What is a bad habit, what is unjust entertainment, carries the risk of being misused in many ways. What you do today in the name of protest, tomorrow may be done to frame you. Before entertainment-hungry crowds, you will have no choice but to endure humiliation helplessly.
Those who poured filth on the madrasa teacher’s head were influential. Those who forced the schoolteacher to hold his ears were powerful politicians. Those who cut the hair and beard of the Bauls were both influential and part of the majority. The crimes are committed by organized majoritarian groups.
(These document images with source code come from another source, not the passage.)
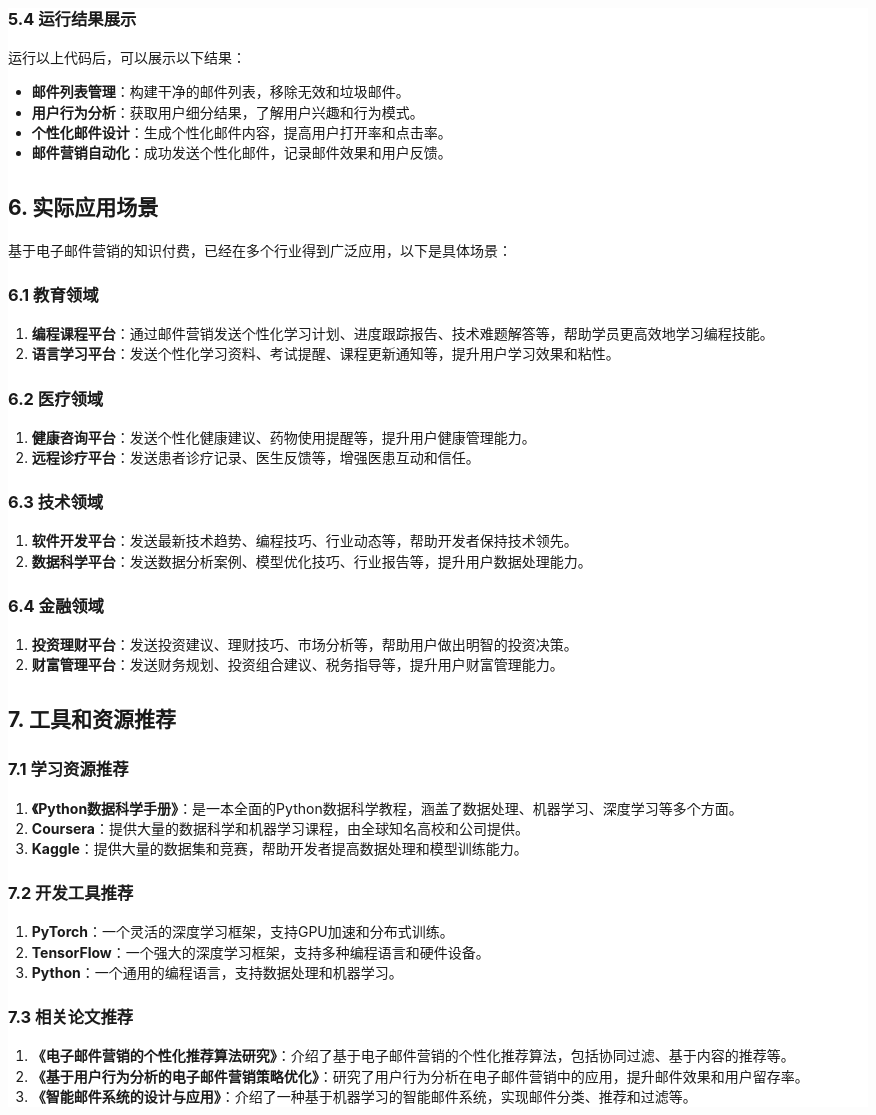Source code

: ### 5.4 运行结果展示

运行以上代码后，可以展示以下结果：

- **邮件列表管理**：构建干净的邮件列表，移除无效和垃圾邮件。
- **用户行为分析**：获取用户细分结果，了解用户兴趣和行为模式。
- **个性化邮件设计**：生成个性化邮件内容，提高用户打开率和点击率。
- **邮件营销自动化**：成功发送个性化邮件，记录邮件效果和用户反馈。

## 6. 实际应用场景

基于电子邮件营销的知识付费，已经在多个行业得到广泛应用，以下是具体场景：

### 6.1 教育领域

1. **编程课程平台**：通过邮件营销发送个性化学习计划、进度跟踪报告、技术难题解答等，帮助学员更高效地学习编程技能。
2. **语言学习平台**：发送个性化学习资料、考试提醒、课程更新通知等，提升用户学习效果和粘性。

### 6.2 医疗领域

1. **健康咨询平台**：发送个性化健康建议、药物使用提醒等，提升用户健康管理能力。
2. **远程诊疗平台**：发送患者诊疗记录、医生反馈等，增强医患互动和信任。

### 6.3 技术领域

1. **软件开发平台**：发送最新技术趋势、编程技巧、行业动态等，帮助开发者保持技术领先。
2. **数据科学平台**：发送数据分析案例、模型优化技巧、行业报告等，提升用户数据处理能力。

### 6.4 金融领域

1. **投资理财平台**：发送投资建议、理财技巧、市场分析等，帮助用户做出明智的投资决策。
2. **财富管理平台**：发送财务规划、投资组合建议、税务指导等，提升用户财富管理能力。

## 7. 工具和资源推荐

### 7.1 学习资源推荐

1. **《Python数据科学手册》**：是一本全面的Python数据科学教程，涵盖了数据处理、机器学习、深度学习等多个方面。
2. **Coursera**：提供大量的数据科学和机器学习课程，由全球知名高校和公司提供。
3. **Kaggle**：提供大量的数据集和竞赛，帮助开发者提高数据处理和模型训练能力。

### 7.2 开发工具推荐

1. **PyTorch**：一个灵活的深度学习框架，支持GPU加速和分布式训练。
2. **TensorFlow**：一个强大的深度学习框架，支持多种编程语言和硬件设备。
3. **Python**：一个通用的编程语言，支持数据处理和机器学习。

### 7.3 相关论文推荐

1. **《电子邮件营销的个性化推荐算法研究》**：介绍了基于电子邮件营销的个性化推荐算法，包括协同过滤、基于内容的推荐等。
2. **《基于用户行为分析的电子邮件营销策略优化》**：研究了用户行为分析在电子邮件营销中的应用，提升邮件效果和用户留存率。
3. **《智能邮件系统的设计与应用》**：介绍了一种基于机器学习的智能邮件系统，实现邮件分类、推荐和过滤等。
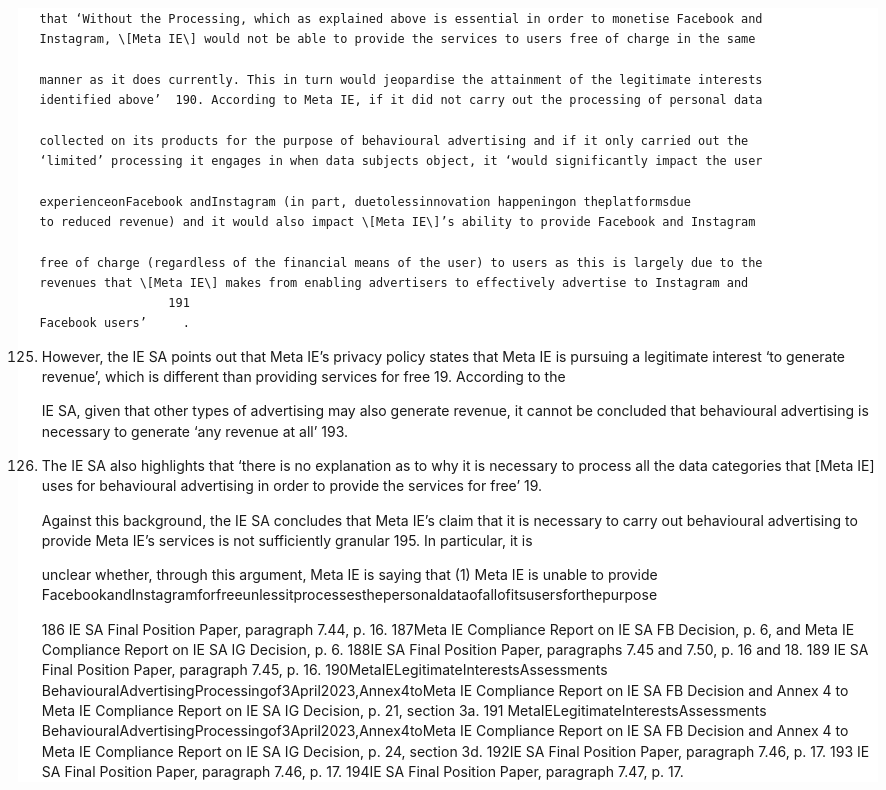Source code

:        that ‘Without the Processing, which as explained above is essential in order to monetise Facebook and
       Instagram, \[Meta IE\] would not be able to provide the services to users free of charge in the same

       manner as it does currently. This in turn would jeopardise the attainment of the legitimate interests
       identified above’  190. According to Meta IE, if it did not carry out the processing of personal data

       collected on its products for the purpose of behavioural advertising and if it only carried out the
       ‘limited’ processing it engages in when data subjects object, it ‘would significantly impact the user

       experienceonFacebook andInstagram (in part, duetolessinnovation happeningon theplatformsdue
       to reduced revenue) and it would also impact \[Meta IE\]’s ability to provide Facebook and Instagram

       free of charge (regardless of the financial means of the user) to users as this is largely due to the
       revenues that \[Meta IE\] makes from enabling advertisers to effectively advertise to Instagram and
                         191
       Facebook users’     .

125. However, the IE SA points out that Meta IE’s privacy policy states that Meta IE is pursuing a legitimate
       interest ‘to generate revenue’, which is different than providing services for free       19. According to the

       IE SA, given that other types of advertising may also generate revenue, it cannot be concluded that
       behavioural advertising is necessary to generate ‘any revenue at all’      193.

126. The IE SA also highlights that ‘there is no explanation as to why it is necessary to process all the data
       categories that \[Meta IE\] uses for behavioural advertising in order to provide the services for free’        19.

       Against this background, the IE SA concludes that Meta IE’s claim that it is necessary to carry out
       behavioural advertising to provide Meta IE’s services is not sufficiently granular       195. In particular, it is

       unclear whether, through this argument, Meta IE is saying that (1) Meta IE is unable to provide
       FacebookandInstagramforfreeunlessitprocessesthepersonaldataofallofitsusersforthepurpose

       186
          IE SA Final Position Paper, paragraph 7.44, p. 16.
       187Meta IE Compliance Report on IE SA FB Decision, p. 6, and Meta IE Compliance Report on IE SA IG Decision, p.
       6.
       188IE SA Final Position Paper, paragraphs 7.45 and 7.50, p. 16 and 18.
       189
          IE SA Final Position Paper, paragraph 7.45, p. 16.
       190MetaIELegitimateInterestsAssessments BehaviouralAdvertisingProcessingof3April2023,Annex4toMeta
       IE Compliance Report on IE SA FB Decision and Annex 4 to Meta IE Compliance Report on IE SA IG Decision, p.
       21, section 3a.
       191
          MetaIELegitimateInterestsAssessments BehaviouralAdvertisingProcessingof3April2023,Annex4toMeta
       IE Compliance Report on IE SA FB Decision and Annex 4 to Meta IE Compliance Report on IE SA IG Decision, p.
       24, section 3d.
       192IE SA Final Position Paper, paragraph 7.46, p. 17.
       193
          IE SA Final Position Paper, paragraph 7.46, p. 17.
       194IE SA Final Position Paper, paragraph 7.47, p. 17.
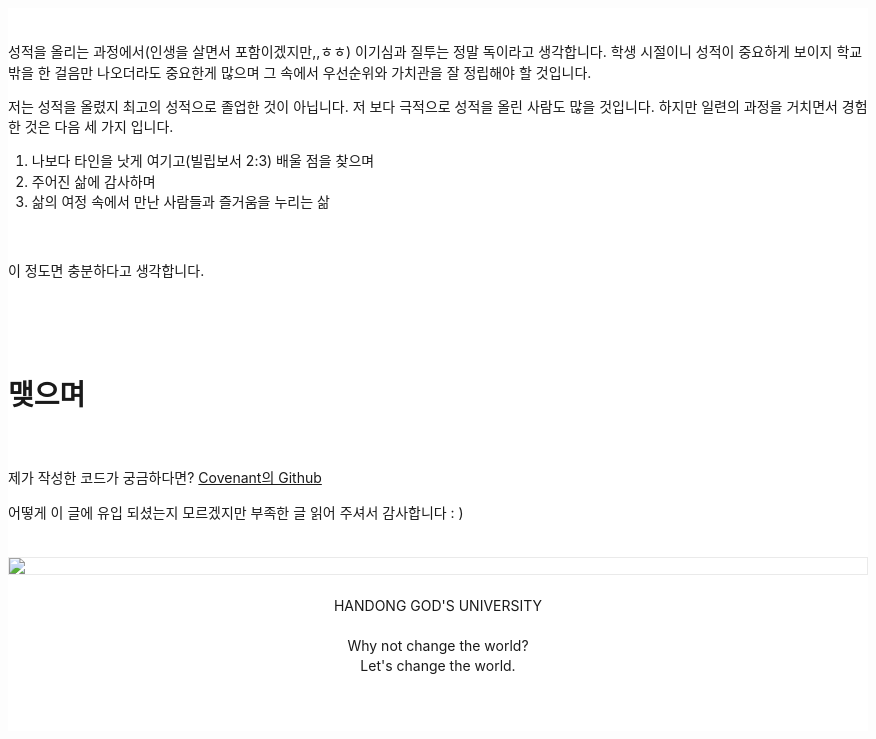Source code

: <br />

성적을 올리는 과정에서(인생을 살면서 포함이겠지만,,ㅎㅎ) 이기심과 질투는 정말 독이라고 생각합니다.  학생 시절이니 성적이 중요하게 보이지 학교 밖을 한 걸음만 나오더라도 중요한게 많으며 그 속에서 우선순위와 가치관을 잘 정립해야 할 것입니다.

저는 성적을 올렸지 최고의 성적으로 졸업한 것이 아닙니다. 저 보다 극적으로 성적을 올린 사람도 많을 것입니다. 하지만 일련의 과정을 거치면서 경험한 것은 다음 세 가지 입니다.

 1. 나보다 타인을 낫게 여기고(빌립보서 2:3) 배울 점을 찾으며
 2. 주어진 삶에 감사하며
 3. 삶의 여정 속에서 만난 사람들과 즐거움을 누리는 삶

<br />

이 정도면 충분하다고 생각합니다. 

<br /><br />

# 맺으며

<br />

제가 작성한 코드가 궁금하다면? [Covenant의 Github]([https://github.com/koeonyack](https://github.com/koeonyack))

어떻게 이 글에 유입 되셨는지 모르겠지만 부족한 글 읽어 주셔서 감사합니다 : ) 


<br />
<img src="https://github.com/KoEonYack/Tistory-Coveant/blob/master/Article/%ED%94%84%EB%A1%9C%EC%A0%9D%ED%8A%B8%ED%9B%84%EA%B8%B0/%EC%84%B1%EC%A0%81_%EC%83%81%EC%8A%B9_%ED%9B%84%EA%B8%B0//img/handong.png?raw=true" align="center" style="display: block; margin: 0px auto; display: block; height: auto; border:1px solid #eaeaea; padding: 0px;" width="" >
<br />
<center> HANDONG GOD'S UNIVERSITY </center>
<br />


<center> Why not change the world? <br/>
Let's change the world.
</center>

<br /><br />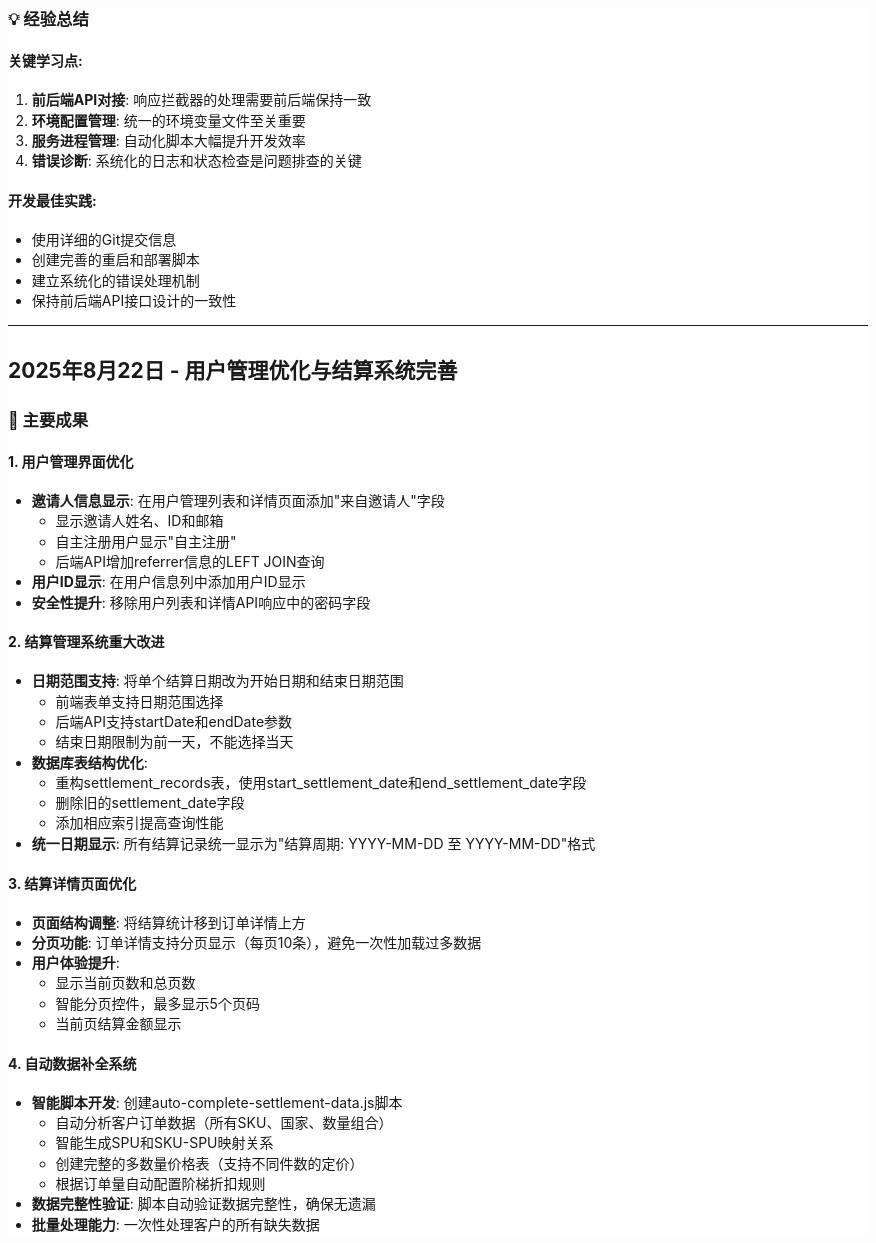 ### 💡 经验总结

#### 关键学习点:
1. **前后端API对接**: 响应拦截器的处理需要前后端保持一致
2. **环境配置管理**: 统一的环境变量文件至关重要
3. **服务进程管理**: 自动化脚本大幅提升开发效率
4. **错误诊断**: 系统化的日志和状态检查是问题排查的关键

#### 开发最佳实践:
- 使用详细的Git提交信息
- 创建完善的重启和部署脚本  
- 建立系统化的错误处理机制
- 保持前后端API接口设计的一致性

---

## 2025年8月22日 - 用户管理优化与结算系统完善

### 🎯 主要成果

#### 1. 用户管理界面优化
- **邀请人信息显示**: 在用户管理列表和详情页面添加"来自邀请人"字段
  - 显示邀请人姓名、ID和邮箱
  - 自主注册用户显示"自主注册"
  - 后端API增加referrer信息的LEFT JOIN查询
- **用户ID显示**: 在用户信息列中添加用户ID显示
- **安全性提升**: 移除用户列表和详情API响应中的密码字段

#### 2. 结算管理系统重大改进
- **日期范围支持**: 将单个结算日期改为开始日期和结束日期范围
  - 前端表单支持日期范围选择
  - 后端API支持startDate和endDate参数
  - 结束日期限制为前一天，不能选择当天
- **数据库表结构优化**: 
  - 重构settlement_records表，使用start_settlement_date和end_settlement_date字段
  - 删除旧的settlement_date字段
  - 添加相应索引提高查询性能
- **统一日期显示**: 所有结算记录统一显示为"结算周期: YYYY-MM-DD 至 YYYY-MM-DD"格式

#### 3. 结算详情页面优化
- **页面结构调整**: 将结算统计移到订单详情上方
- **分页功能**: 订单详情支持分页显示（每页10条），避免一次性加载过多数据
- **用户体验提升**: 
  - 显示当前页数和总页数
  - 智能分页控件，最多显示5个页码
  - 当前页结算金额显示

#### 4. 自动数据补全系统
- **智能脚本开发**: 创建auto-complete-settlement-data.js脚本
  - 自动分析客户订单数据（所有SKU、国家、数量组合）
  - 智能生成SPU和SKU-SPU映射关系
  - 创建完整的多数量价格表（支持不同件数的定价）
  - 根据订单量自动配置阶梯折扣规则
- **数据完整性验证**: 脚本自动验证数据完整性，确保无遗漏
- **批量处理能力**: 一次性处理客户的所有缺失数据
Behind each of these incidents lies political power, influence, group strength, and the force of majority. This majority and influence take different forms at different times. Today you may belong to the majority as a Muslim or Hindu, but tomorrow as a resident of the northern neighborhood you may become a minority. Then the southern majority will revel in humiliating you.
The practice of majority power is not good. The practice of dominance is not good. Enjoying another’s humiliation is not good.
The helpless person, head bowed under the mountain of humiliation, staring blankly, is not a stone statue or a painted picture to be seen year after year in the same role. Rather, in each incident, it will be a different person. Sometimes an atheist, sometimes a teacher, sometimes a Baul, sometimes a cleric. Sometimes you, sometimes me. And behind it all, the real crimes and criminals slip away.
Let this barbarity be eradicated. And let it begin in the family. Let children be freed from this culture of humiliation. From their generation onward, this culture will diminish nationally.